Erik: Absolutely. This comes through loud and clear within the data and with the clients that we work with every day. There are major, major challenges here relative to the labor market and labor expenses. Let’s talk through a few of these. So first, just to lay out some facts, and then I’ll add some context around this, when we look at an indicator which is FTEs per average occupied bed, this gives us a sense of how many hours are going into taking care of a patient or a patient day, if you will. And when we look at these, what we notice is that the FTEs per AOB decreased on a month-over-month basis by 1% and relative to pre-pandemic levels are down by 3.2%. This is really important because what this tells us is that there are less hours going into patient care, if you will, being workedF What this indicates is a few things, one– and what may be driving this is a few things. So the first is that there may be some component of this that’s driven by staff and employees themselves becoming sick and needing to leave. So we see some decreases there. And further, we know that the increase in contract labor and some of the rates at which nurses will be paid if they choose to become travel nurses is also leading to some of that shortage. Additionally, when we look at the rates or the actual expenses going in– so I just mentioned to you that the number of hours, the FTEs, are actually down. But when we look at labor expenses, those are up quite significantly.

And when we look at on a volume-adjusted basis, 3% increase month-over-month, labor expense per adjusted discharge, and nearly 20% increase relative to pre-pandemic levels so this would seem to indicate here that the cost of labor has risen extraordinarily high, if you will, and is posing immense challenges to many organizations through a combination of those factors that I just mentioned. When we look at areas like contract labor and agency and the rates at which [those?] occurring, we’ve noted that they have on a medium basis doubled relative to pre-pandemic levels, and in some cases tripled and gone up even more. And that depends on the needs of each organization. One example area that seems to be highlighted in our report that comes out really clear is for the West. And so when we look at the West and the labor expense [per adjusted?] discharge that the West is experiencing, it’s incredibly high. And again, this may be due to travel nursing coming into the West. We know that there are shortages, staffing shortages, in the West as well, as well as just the high cost of living with many of the areas out there is driving some of this. And so those organizations will be really challenged by these labor trends as will many others. So certainly, as we look at these challenges that the labor side of the organization, which makes up more than half of the expenses, is driving, it seems to paint a picture that is going to be very challenging for organizations on both a short-term and a longer-term basis.
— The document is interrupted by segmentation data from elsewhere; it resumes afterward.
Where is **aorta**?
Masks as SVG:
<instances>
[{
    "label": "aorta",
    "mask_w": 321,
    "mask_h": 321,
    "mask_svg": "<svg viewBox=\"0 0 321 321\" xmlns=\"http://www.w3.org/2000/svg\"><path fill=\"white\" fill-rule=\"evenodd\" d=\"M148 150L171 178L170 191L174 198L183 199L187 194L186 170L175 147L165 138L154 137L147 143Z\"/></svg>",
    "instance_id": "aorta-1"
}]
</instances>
Mike: Well, Erik, hopefully, we’re due for some better news soon, but certainly appreciate the deep context and information you provided here today. And there’s so much more in the report itself. If someone wanted to get a copy of that report, where can they go?

Erik: Yeah. Absolutely. So to get a copy of the report, you can navigate to KaufmanHall.com. You’ll notice a link there under Data Analysis and Tools, and from there, you can access the National Hospital Flash Report which is the report we were just speaking about today. We also produce another report called Our Physician Flash Reports which focuses on the provider side of organizations and for which we’ll have a new issue coming out later this month as well. So encourage folks who have any questions or interested in reading further, they can navigate to those areas on our web page, and then they can reach out to us, and we’d be happy to answer any questions.

Mike: Erik Swanson, thanks so much for joining us again today on the Hospital Finance Podcast.

Erik: Thank you so much for having us, Michael.